## [Problem details]
The answer must consist of every line in the records that contains the word "sagt".

## [Task input]
--------------------

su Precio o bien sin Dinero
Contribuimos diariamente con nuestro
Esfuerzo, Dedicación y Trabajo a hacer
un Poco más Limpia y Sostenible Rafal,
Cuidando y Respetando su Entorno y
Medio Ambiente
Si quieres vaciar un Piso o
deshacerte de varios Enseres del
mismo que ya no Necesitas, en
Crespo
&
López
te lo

--------------------

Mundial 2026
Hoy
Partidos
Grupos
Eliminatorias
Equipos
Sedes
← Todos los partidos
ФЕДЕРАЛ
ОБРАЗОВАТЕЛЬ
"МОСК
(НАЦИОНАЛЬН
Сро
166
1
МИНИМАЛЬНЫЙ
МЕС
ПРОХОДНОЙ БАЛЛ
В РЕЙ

--------------------

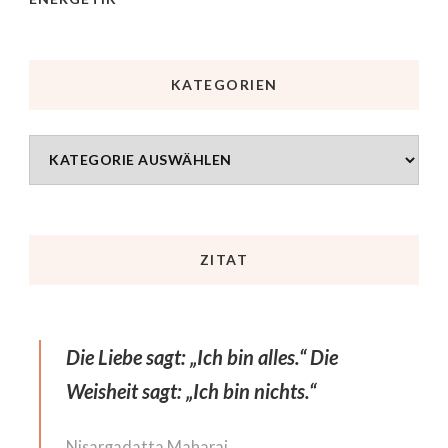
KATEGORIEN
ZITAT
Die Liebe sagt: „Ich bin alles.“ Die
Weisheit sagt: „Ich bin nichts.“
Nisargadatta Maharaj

--------------------

## [Expected output]
Die Liebe sagt: „Ich bin alles.“ Die
Weisheit sagt: „Ich bin nichts.“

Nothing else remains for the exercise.